In the first, if I understand correctly, we are optimizing the model parameters `model.parameters()`

, which contain also the guide parameters `f_loc`

and `f_scale_tril`

(not explicitly `pyro.param`

s in the `guide`

but rather trainable torch `Parameters`

used in both `model`

and `guide`

). Does this mean we are not explicitly using a `guide`

from which we can sample from through, for example, `svi.run()`

+ `EmpiricalMarginal`

(which we could do if we used the second training scheme)?

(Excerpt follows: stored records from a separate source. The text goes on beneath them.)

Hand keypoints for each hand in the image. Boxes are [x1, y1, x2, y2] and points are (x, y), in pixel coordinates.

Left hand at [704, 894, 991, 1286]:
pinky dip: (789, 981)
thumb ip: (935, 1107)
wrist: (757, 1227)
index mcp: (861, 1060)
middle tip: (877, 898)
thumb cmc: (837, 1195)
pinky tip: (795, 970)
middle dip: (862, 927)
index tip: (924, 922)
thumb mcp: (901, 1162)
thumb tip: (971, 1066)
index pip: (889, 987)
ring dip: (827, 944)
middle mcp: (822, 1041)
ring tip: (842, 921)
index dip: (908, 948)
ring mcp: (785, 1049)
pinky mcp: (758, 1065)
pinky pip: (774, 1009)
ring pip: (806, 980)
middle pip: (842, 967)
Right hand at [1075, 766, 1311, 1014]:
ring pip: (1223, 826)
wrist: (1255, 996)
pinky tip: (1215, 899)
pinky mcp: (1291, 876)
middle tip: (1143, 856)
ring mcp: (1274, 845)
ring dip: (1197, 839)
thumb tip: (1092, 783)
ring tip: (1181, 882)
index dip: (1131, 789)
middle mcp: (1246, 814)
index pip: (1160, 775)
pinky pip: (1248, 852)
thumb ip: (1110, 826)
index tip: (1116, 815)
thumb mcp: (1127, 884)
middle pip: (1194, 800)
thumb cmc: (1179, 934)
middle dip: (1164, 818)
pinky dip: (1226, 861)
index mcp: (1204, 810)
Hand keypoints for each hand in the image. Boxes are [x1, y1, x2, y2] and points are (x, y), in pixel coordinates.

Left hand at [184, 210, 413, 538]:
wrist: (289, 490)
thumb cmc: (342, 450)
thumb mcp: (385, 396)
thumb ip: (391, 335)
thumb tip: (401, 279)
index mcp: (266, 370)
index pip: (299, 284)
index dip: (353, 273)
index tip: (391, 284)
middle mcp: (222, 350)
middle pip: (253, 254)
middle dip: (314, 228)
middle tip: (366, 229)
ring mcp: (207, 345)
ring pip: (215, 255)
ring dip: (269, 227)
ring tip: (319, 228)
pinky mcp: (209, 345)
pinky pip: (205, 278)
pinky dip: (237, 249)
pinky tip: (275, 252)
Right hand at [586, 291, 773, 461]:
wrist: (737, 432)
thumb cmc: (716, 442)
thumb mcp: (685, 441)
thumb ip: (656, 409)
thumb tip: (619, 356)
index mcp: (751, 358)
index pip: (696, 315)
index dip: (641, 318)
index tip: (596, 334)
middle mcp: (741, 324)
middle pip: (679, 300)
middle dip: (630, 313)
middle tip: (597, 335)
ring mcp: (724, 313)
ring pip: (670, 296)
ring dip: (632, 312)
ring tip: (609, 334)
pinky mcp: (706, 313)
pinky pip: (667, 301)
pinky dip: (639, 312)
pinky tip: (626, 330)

My idea is that the second training scheme would somehow require the use of latent samples (i.e. `fs = pyro.sample("f",...)`

) in defining the observations **y** to allow for a feasible posterior approximation through the `guide`

.

Hope I managed to be sufficiently clear and thank you very much in advance for your help!